There was ample evidence going to the intention of the respondents when deciding on the branding of their business. A key piece of evidence was Hashtag Burger’s media release which featured In-N-Out and not Down N’ Out in the title. The media release also referred to a “simple” menu “similar to the original”, together with “secret menu hacks” such as In-N-Out’s “Animal Style” and “Protein Style”. 
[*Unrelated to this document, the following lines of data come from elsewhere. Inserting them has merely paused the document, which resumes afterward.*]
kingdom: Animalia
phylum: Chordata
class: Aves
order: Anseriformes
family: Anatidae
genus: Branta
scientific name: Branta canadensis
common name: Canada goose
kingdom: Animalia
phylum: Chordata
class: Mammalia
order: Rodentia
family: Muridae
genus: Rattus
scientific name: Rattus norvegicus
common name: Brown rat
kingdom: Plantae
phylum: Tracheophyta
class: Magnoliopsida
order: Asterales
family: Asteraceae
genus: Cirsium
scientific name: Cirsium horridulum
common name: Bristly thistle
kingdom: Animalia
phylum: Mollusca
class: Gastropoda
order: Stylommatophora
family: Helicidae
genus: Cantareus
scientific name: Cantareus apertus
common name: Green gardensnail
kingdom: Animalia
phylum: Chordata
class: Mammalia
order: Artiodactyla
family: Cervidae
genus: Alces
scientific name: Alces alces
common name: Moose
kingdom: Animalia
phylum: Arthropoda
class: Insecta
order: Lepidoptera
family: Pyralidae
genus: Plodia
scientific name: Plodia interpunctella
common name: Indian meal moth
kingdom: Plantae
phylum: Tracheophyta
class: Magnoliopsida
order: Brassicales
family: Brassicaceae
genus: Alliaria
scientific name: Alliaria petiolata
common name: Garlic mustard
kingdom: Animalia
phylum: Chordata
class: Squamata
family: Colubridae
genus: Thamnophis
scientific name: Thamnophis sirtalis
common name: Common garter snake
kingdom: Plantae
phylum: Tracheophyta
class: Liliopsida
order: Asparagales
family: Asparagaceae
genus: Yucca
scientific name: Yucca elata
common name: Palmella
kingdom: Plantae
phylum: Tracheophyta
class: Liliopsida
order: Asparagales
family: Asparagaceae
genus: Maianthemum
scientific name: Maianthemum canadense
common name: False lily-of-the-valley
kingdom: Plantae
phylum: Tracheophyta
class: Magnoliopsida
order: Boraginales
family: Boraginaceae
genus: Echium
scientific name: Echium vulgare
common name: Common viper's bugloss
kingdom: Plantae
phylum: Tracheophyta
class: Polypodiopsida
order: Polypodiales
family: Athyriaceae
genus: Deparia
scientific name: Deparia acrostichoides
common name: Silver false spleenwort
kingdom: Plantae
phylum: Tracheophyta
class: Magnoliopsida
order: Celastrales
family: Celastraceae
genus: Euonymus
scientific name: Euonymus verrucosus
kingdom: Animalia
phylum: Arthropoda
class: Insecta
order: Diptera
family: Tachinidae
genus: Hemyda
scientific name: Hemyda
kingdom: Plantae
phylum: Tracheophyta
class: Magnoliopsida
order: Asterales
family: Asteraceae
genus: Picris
Justice Katzmann concluded that the respondent adopted the Down-N-Out name, not to paint a picture of a person down on their luck, but to remind consumers of In-N-Out Burger.  As such, the Court inferred from the evidence that the respondents adopted aspects of In-N-Out’s registered marks in order to capitalise on its reputation. The use of “N-Out”, the choice of font and the selection of the particular colours for the “Down N’ Out” name were designed to mirror In-N-Out’s branding.

In these circumstances, the Court found that the respondent’s choice to call their burger restaurant “DOWN-N-OUT” was likely to confuse, if not deceive, consumers.

Her Honour was also satisfied that In-N-Out had made out its claim for passing-off.  The reputation and goodwill in the In-N-Out branding that In-N-Out managed to attain in Australia provided it with a real commercial advantage and the respondents’ misrepresentations had damaged and would continue to damage, In-N-Out’s commercial advantage.

Key Takeaways

  • Imitation is not always the sincerest form of flattery. If you are taking inspiration from another company’s brand, tread cautiously! It is important to ensure that your branding is adequately differentiated so as to not cause confusion.
  • To avoid infringing someone else’s trade mark, trade mark clearance searches are always a good idea. Do not copy another brand’s distinguishing features such as its colour scheme, any unique names for menu items or its distinctive décor.
  • A business may still have significant reputation in an area or country where they do not operate permanently. From a trade mark perspective, this is also important to maintain registered trade marks which may become vulnerable to non-use overtime. A popular strategy, as shown in this case, is for brands to have “pop up” events to maintain their reputation.